If you think running increases your risk of osteoarthritis, think again.
Researchers found that recreational runners have a lower risk for knee and hip arthritis than people who sit most of the day. The key to going from sitting on the couch to running a 5K without pain is to build up to it. Follow a running program and use these tips to pound the pavement safely.
Take It Easy
The goal is to develop a running routine you can maintain for years to come. You can’t always prevent running injuries, but you can reduce your risk of experiencing an injury.
When you first start running, take these steps:
- Walk, don’t run. Every good running routine starts slowly. In fact, you should start by walking. Once you can walk quickly for 30 minutes at a time, five days a week, you’re ready to start running.
- Speed things up. After building up a little stamina, mix in some running. When out for your 30-minute walk, keep a timer on hand. Run for one- or two-minute periods, then go back to walking for a few minutes. Over a period of weeks, increase the time you run and decrease your walk breaks.
- Minutes over miles. At first, don’t sweat speed or distance. Work to run for longer periods of time each day. As your body adjusts to running for longer periods of time, you’ll run faster for longer distances.
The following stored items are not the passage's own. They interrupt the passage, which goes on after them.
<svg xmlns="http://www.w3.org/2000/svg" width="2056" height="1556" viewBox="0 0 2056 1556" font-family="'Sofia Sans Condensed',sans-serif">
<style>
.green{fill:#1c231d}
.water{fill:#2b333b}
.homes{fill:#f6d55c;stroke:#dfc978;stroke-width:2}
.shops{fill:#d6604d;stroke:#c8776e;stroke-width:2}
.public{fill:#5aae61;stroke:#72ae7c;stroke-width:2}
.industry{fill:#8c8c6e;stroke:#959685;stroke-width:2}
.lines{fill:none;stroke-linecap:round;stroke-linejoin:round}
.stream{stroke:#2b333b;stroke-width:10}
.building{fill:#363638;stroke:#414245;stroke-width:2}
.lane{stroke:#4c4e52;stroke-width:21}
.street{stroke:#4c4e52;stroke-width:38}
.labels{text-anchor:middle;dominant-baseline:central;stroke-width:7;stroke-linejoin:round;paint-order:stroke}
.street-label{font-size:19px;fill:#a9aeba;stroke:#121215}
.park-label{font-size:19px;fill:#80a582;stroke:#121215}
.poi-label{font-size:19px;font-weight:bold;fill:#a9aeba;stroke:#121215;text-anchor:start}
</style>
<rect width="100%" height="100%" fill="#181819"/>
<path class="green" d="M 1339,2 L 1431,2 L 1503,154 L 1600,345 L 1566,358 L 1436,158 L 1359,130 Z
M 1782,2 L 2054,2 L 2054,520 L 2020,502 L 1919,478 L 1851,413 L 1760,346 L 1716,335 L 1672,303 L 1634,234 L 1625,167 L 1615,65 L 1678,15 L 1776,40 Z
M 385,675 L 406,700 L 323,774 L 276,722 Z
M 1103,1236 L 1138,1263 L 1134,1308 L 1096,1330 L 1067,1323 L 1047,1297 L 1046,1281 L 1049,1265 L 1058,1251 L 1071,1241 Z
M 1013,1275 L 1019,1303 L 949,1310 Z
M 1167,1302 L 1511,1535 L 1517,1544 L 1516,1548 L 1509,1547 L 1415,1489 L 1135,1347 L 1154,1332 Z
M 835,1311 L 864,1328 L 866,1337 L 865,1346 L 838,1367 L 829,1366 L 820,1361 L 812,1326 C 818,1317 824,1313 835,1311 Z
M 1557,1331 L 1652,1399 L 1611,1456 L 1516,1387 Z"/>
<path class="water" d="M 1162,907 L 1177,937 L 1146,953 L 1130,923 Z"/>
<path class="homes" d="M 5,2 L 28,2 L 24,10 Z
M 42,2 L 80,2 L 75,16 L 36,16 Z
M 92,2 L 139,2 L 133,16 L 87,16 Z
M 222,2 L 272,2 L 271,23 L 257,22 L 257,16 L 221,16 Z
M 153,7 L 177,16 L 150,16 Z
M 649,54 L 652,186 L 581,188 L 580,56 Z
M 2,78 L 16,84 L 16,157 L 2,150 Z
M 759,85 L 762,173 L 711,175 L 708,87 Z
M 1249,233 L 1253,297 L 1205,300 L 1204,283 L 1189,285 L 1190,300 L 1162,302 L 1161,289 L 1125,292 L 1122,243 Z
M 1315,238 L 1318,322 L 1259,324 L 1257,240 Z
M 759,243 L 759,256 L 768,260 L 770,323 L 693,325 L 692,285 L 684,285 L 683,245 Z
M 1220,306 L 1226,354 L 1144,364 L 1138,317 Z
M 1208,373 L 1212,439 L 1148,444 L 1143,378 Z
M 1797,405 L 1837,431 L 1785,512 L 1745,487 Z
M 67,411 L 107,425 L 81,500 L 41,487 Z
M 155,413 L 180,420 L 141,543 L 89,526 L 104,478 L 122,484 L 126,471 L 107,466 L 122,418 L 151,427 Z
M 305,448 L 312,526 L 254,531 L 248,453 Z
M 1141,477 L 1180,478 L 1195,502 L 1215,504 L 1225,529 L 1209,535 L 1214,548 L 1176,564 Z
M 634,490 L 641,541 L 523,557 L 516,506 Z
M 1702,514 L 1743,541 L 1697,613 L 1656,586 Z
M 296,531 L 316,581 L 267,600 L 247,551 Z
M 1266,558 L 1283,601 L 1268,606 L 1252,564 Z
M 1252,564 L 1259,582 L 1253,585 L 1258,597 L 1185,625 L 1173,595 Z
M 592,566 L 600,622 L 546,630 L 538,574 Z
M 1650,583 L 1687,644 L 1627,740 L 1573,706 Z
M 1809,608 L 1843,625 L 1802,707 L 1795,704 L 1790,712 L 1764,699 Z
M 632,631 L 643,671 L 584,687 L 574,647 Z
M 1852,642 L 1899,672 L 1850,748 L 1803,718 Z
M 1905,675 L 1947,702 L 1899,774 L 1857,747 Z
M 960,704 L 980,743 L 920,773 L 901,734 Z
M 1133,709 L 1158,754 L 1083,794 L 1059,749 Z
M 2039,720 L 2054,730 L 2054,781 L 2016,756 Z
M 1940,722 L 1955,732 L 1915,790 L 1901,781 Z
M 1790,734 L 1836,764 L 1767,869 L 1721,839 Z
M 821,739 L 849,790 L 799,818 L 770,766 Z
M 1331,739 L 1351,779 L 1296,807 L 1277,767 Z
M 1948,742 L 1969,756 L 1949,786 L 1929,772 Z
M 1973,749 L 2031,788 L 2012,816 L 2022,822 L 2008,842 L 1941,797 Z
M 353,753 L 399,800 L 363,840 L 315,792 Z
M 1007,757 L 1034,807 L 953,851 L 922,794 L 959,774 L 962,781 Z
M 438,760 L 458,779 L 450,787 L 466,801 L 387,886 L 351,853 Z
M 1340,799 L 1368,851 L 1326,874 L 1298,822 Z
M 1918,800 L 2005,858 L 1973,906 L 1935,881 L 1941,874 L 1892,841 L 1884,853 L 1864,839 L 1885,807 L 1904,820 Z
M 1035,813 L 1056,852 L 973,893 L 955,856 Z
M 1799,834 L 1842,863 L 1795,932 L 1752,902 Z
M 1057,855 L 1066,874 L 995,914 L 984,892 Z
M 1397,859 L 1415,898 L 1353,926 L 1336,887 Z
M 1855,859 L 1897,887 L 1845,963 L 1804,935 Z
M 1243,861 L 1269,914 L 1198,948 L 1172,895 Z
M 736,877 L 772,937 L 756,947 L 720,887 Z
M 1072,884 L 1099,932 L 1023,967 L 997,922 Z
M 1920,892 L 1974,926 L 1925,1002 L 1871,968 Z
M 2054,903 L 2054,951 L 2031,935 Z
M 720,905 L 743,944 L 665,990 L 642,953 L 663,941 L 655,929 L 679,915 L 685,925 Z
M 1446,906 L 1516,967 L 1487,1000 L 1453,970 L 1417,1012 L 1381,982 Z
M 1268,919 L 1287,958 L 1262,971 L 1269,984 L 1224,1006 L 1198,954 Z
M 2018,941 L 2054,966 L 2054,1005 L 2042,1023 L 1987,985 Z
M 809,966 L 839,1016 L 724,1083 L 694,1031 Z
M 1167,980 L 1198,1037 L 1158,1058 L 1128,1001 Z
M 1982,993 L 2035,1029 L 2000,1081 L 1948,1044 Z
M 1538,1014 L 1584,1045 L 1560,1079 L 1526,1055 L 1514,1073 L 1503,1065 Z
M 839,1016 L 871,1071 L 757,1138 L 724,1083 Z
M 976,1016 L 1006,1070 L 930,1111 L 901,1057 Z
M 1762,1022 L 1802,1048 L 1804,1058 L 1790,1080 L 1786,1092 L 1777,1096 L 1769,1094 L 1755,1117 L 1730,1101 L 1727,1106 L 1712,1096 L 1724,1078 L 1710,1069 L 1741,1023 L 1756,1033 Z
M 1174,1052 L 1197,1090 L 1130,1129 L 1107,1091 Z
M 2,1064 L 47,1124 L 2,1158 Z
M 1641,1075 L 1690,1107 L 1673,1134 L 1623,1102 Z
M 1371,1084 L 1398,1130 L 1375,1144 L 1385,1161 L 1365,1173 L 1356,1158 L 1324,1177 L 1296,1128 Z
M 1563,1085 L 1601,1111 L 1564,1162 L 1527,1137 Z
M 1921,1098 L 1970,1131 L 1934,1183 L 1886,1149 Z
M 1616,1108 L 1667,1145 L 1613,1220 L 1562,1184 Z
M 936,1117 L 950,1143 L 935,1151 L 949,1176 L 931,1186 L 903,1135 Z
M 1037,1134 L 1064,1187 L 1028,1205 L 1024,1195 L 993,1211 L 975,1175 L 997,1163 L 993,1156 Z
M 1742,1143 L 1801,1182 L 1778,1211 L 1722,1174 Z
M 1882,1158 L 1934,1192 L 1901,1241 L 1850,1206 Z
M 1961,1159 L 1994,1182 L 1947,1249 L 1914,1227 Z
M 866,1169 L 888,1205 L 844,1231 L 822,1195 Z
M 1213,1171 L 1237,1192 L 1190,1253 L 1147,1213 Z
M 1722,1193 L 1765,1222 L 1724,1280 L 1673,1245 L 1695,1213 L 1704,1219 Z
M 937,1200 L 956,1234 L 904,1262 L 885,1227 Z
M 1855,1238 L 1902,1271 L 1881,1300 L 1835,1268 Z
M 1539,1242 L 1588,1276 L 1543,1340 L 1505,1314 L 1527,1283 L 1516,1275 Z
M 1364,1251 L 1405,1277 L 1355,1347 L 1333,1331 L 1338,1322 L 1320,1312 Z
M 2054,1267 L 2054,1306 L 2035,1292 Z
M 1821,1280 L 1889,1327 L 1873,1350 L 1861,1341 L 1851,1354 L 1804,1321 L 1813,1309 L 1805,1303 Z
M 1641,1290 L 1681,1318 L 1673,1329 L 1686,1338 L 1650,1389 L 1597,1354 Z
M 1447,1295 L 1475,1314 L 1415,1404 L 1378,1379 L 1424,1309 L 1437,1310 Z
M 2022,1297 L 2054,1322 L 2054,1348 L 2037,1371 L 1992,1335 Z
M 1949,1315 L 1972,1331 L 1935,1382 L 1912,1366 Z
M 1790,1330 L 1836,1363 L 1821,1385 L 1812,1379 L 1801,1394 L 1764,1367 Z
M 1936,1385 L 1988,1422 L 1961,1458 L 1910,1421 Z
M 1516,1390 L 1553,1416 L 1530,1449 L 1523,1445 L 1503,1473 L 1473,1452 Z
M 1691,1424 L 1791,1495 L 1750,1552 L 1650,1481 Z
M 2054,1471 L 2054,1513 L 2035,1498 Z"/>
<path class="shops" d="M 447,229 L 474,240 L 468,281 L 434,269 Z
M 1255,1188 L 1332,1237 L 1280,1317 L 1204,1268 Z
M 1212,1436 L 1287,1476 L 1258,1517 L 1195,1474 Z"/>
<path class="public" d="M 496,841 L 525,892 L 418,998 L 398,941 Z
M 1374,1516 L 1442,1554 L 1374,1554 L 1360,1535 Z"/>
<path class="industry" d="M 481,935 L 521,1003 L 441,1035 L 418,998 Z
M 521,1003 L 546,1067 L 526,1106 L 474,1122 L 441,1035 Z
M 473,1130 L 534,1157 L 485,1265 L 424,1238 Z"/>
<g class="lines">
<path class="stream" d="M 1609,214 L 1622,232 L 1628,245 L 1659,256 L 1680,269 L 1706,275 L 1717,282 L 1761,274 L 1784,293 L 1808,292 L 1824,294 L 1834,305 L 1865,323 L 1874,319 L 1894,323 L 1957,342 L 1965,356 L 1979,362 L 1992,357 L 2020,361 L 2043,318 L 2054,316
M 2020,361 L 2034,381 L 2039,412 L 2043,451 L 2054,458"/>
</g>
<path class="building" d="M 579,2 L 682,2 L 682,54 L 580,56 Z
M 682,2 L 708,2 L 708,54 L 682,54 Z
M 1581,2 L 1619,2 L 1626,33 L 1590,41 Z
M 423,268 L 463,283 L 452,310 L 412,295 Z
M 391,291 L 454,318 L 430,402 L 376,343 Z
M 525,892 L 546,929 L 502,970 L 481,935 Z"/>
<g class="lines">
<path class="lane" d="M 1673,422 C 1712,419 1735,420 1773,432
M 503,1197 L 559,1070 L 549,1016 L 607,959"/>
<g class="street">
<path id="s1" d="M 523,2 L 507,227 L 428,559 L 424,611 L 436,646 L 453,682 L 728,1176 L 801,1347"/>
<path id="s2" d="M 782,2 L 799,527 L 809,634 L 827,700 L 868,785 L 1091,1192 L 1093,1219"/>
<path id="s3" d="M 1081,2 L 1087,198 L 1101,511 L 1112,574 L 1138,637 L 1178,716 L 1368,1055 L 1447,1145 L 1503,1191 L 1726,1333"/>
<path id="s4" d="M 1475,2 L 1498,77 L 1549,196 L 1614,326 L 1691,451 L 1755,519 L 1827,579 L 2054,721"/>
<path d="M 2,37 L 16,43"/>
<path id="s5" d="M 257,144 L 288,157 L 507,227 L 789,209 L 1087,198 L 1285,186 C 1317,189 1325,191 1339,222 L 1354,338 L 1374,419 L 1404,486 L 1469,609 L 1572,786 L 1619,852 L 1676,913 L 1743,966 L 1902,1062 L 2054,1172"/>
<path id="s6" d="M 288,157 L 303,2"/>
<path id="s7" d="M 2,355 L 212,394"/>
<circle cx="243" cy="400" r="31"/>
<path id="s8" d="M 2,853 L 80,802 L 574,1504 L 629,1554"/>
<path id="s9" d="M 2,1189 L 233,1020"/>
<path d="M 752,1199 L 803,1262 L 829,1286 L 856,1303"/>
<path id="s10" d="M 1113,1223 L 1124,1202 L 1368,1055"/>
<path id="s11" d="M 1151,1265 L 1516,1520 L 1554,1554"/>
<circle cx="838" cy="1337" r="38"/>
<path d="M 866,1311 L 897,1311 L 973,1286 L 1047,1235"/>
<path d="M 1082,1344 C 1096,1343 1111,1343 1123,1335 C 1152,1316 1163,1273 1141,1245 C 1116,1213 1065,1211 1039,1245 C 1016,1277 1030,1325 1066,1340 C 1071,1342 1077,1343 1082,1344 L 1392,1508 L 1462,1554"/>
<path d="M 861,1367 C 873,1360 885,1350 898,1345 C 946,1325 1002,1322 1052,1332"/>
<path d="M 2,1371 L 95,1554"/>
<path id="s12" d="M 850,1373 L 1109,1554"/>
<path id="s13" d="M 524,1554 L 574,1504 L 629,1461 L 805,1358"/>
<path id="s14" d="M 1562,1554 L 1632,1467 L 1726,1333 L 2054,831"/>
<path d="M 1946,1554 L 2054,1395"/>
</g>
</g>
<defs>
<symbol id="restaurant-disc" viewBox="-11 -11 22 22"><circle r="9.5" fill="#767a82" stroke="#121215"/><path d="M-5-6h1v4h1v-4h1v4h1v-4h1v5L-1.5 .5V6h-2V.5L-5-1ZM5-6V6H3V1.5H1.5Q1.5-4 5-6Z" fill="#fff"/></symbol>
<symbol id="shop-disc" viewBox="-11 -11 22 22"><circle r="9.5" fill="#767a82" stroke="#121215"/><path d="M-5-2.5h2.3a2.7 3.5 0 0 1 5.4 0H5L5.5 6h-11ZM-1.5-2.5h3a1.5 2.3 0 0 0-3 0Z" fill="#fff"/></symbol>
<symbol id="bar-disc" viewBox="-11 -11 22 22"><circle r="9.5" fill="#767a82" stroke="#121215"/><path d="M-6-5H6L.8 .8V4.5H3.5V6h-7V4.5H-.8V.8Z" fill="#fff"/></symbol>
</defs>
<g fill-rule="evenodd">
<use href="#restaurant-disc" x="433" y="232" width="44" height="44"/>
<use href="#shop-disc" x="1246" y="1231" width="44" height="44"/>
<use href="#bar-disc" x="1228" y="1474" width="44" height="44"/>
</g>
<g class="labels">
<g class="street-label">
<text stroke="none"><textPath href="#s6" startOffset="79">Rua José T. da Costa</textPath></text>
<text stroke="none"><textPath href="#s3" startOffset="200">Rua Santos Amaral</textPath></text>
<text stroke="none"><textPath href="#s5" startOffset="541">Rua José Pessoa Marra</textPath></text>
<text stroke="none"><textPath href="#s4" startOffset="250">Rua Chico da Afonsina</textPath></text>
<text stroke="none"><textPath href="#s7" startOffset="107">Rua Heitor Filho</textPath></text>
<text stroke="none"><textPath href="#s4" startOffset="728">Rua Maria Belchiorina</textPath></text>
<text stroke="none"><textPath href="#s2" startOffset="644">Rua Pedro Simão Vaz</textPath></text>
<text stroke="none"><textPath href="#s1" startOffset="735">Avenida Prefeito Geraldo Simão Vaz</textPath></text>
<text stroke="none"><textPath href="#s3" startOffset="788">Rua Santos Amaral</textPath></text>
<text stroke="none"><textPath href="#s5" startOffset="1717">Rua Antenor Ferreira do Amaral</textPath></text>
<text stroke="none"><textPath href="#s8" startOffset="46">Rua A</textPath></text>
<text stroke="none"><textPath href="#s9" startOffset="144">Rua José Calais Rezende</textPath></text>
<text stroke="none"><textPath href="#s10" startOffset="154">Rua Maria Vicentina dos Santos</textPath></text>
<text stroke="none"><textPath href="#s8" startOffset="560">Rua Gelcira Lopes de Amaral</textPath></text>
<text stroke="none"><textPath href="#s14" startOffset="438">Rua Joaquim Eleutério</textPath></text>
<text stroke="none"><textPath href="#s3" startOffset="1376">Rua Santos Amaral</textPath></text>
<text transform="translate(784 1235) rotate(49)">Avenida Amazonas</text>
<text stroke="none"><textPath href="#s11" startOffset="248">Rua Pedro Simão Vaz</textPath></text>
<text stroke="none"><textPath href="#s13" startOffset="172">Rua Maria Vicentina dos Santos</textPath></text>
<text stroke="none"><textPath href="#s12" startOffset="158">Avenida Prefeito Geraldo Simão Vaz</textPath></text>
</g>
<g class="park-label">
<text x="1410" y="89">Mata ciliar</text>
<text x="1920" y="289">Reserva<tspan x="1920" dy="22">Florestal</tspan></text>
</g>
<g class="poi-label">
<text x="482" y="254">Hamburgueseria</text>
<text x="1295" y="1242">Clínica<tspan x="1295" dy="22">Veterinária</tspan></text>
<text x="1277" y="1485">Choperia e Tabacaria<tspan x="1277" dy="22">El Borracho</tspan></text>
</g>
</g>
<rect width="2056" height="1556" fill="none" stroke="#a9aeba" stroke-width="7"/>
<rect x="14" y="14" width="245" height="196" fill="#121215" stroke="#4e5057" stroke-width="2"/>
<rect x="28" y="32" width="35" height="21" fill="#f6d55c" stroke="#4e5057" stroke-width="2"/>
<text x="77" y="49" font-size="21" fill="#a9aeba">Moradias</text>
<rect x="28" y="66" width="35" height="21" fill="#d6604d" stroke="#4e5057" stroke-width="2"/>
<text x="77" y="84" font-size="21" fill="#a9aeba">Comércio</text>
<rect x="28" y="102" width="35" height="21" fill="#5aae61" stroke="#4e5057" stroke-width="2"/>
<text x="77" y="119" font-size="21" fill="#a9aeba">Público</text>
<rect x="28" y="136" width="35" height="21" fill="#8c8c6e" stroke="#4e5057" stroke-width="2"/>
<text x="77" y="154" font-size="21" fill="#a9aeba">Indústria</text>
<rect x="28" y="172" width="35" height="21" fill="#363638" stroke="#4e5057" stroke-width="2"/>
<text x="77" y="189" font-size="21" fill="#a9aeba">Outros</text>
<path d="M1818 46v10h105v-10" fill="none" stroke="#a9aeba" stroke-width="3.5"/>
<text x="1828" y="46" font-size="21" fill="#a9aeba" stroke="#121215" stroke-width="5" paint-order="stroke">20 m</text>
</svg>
- Swap things up. Beginner runners and experienced runners benefit from cross-training. On top of your running routine, do strength training or other non-running activities. This strengthens your body in ways that running doesn’t, helping reduce the risk of stress fractures and other injuries.
Dress for Success
To stick with a regular running program, you need to be comfortable. That means wearing the right gear. Consider the following before hitting the road:
- Clothing. Keep as dry and comfortable as possible with a moisture-wicking shirt. Running shorts with a small pocket help you move easily and keep your key or other essential items on hand. A supportive sports bra helps women stay comfortable mile after mile.
- Shoes. Get a pair of running shoes built to run where you want to go, whether on the road, track or trail. If shoes are uncomfortable in the store, they’ll be uncomfortable when you’re running.
Choosing a Running Program
Today, there are a lot of running programs to choose from. Find one that meets your needs and stick with it.
A couple of popular running programs include:
- 30/30. The 30/30 method is a running plan for your first 30 days. Start with 30 minutes of walking a day, 30 days in a row. During the first 10 minutes and the last 5 minutes, walk. For the other minutes, alternate between walking and jogging in 30-second increments. At first, you may need to walk longer than 30 seconds to recover. That’s fine. There are many benefits of walking, so walk as long as you need.
- Couch to 5K. Used by many new runners, Couch to 5K prepares you to run a 5K in just six weeks. As with the 30/30 plan, Couch to 5K has you alternating between walking and running during each workout. Smartphone apps guide you toward the finish line.